Is it actually FEP and not PET? FEP is softer and more elastic than PET, and PET can be extruded and stretched (or expanded) to incredibly thin wall thicknesses (reliably down to 0.00025”). And please don’t tell me that he says PET phonetically, too?
Lol, I wonder how he pronounces ABS! Looks like FEP has better transmission of UV and is more resistant to damage from it (well at least a quick cursory google search says so) as compared to PET. As for the softness and elasticity those might be beneficial in this application given how the film is expected to be taut yet deflect and restore to its original position after each layer peel.
Yeah, you’re right. PET is opaque/translucent for much of the UV spectrum while FEP has good UV transmittance.
I have yet to see one 3d printer demo to print something actually useful.
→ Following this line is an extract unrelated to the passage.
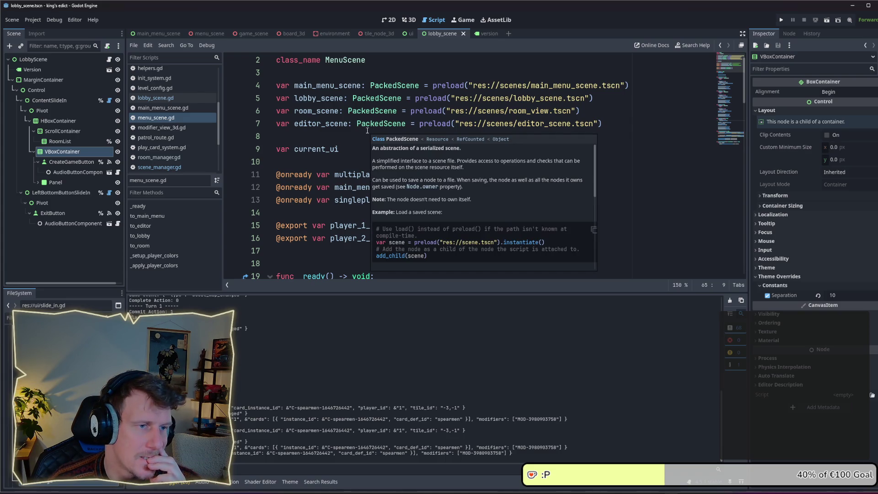
{"action": "scroll", "coordinate": [424, 196], "scroll_direction": "down", "scroll_amount": 5}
I am sick of yoda heads and “decorative” stuff.
most useful parts take longer to print or are really specific. if your focus is already filtering out “decorative” you’d probably be filtering out “widgets I have or never will swap or replace or work with” which most people will also do. the decorative stuff is soley to *compare* with other devices, like a “standard”. and baby yodas, are the New Benchy
Maybe the process can be sped up?
https://arstechnica.com/gadgets/2020/02/a-new-spin-on-3d-printing-can-produce-an-object-in-seconds/
Resin printers are great for highly detailed decorative items such as jewelry and miniatures so that is what
you’ll see demonstrated for them. Look at thingiverse or one of the other model repos for FDM printer parts that
are not just decorative.
A better review – https://all3dp.com/1/phrozen-sonic-mini-review-3d-printer-specs/
I tried this once with Lightscribe disk, Nokia LCD and UV LEDs, later found out that the fail was because my specific diodes had the absorption band right in the middle of the (unknown to me) front filter. Fail!!!!! It worked with Veroboard as a filter though. LS CD-ROMs do not work, LS DVD-R do but not very well.
Incidentally this is why bare OLEDs can also be used if blue but you need additional filtering to protect them from daylight.
Also have a mono LCD from a broken Sanyo till. Might work! Seems to be a factor of what sort of filtering inside the panel the manufacturers used, as its optimized for visible light.
2000 hour screen and 2 seconds per line. That’s 7.2 million lines of height before needing a new screen.
How tall is that? Should there be a metric , ” can print the height of 30′ before needing a new screen”?
Anyone know what percentage of time the lcd is on per line?
Layer height is configurable but typically it’s 50 microns. That 2 seconds is the exposure time for each layer.